Waterton paid about $81.9 million for the connected 14-story towers in October 2023, as reported by The Real Deal. The development, completed in 2020 and marketed as The Grand Central, contains 346 units across 207 and 221 W. Harrison Street, according to the property profile from Wood Partners. Newmark brokers were among those who marketed the asset during the sale process, The Real Deal noted.

Why buyers are circling

Chicago’s apartment market has chalked up stronger rent gains than many other major U.S. metros, and that momentum is helping pry open investors’ wallets. Multifamily sales volume in the Chicago area reached roughly $6.3 billion over the past year, a nearly 30 percent increase, according to CoStar News. Those numbers are encouraging landlords to test pricing and pushing institutional buyers to chase stabilized, well-located buildings like Grand Central, even with financing costs still elevated.

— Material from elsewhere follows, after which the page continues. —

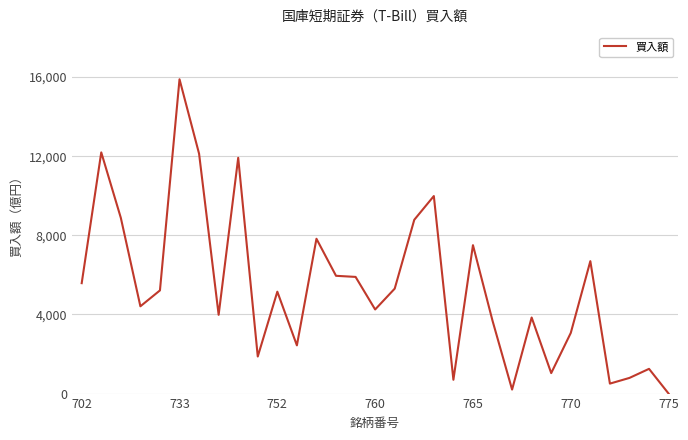

What is the greatest value displayed?

15887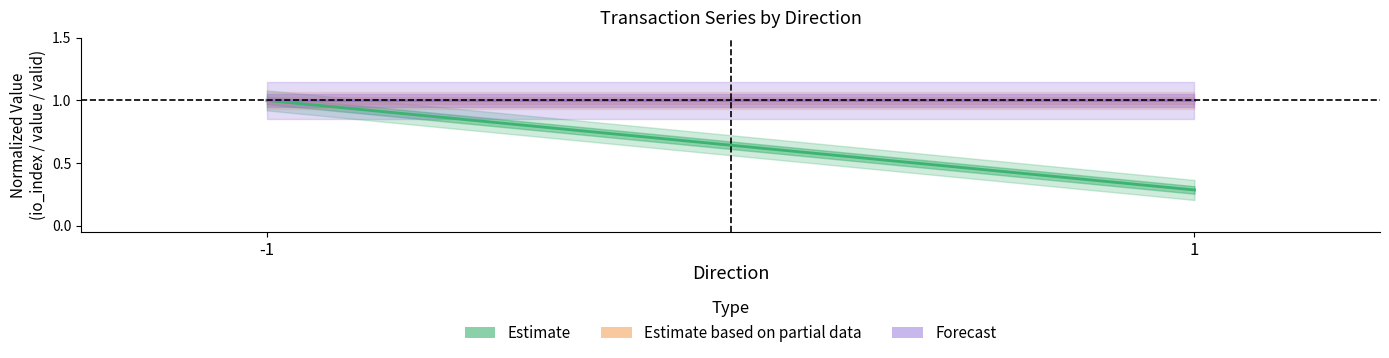

At which category is the sum across all series the highest?

-1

RPM’s local push and what to watch

The Grand Central buy extends RPM’s recent shopping spree in the region. The firm paid about $102 million in March for Orland Ridge, a 294-unit build-to-rent community southwest of the city, according to Hoodline’s coverage of the $102 million Orland Ridge deal. For Chicago renters and investors, the Grand Central trade highlights how tight market fundamentals can still outweigh higher borrowing costs, and it has other downtown tower owners watching closely to see whether more high-rise sales follow this year.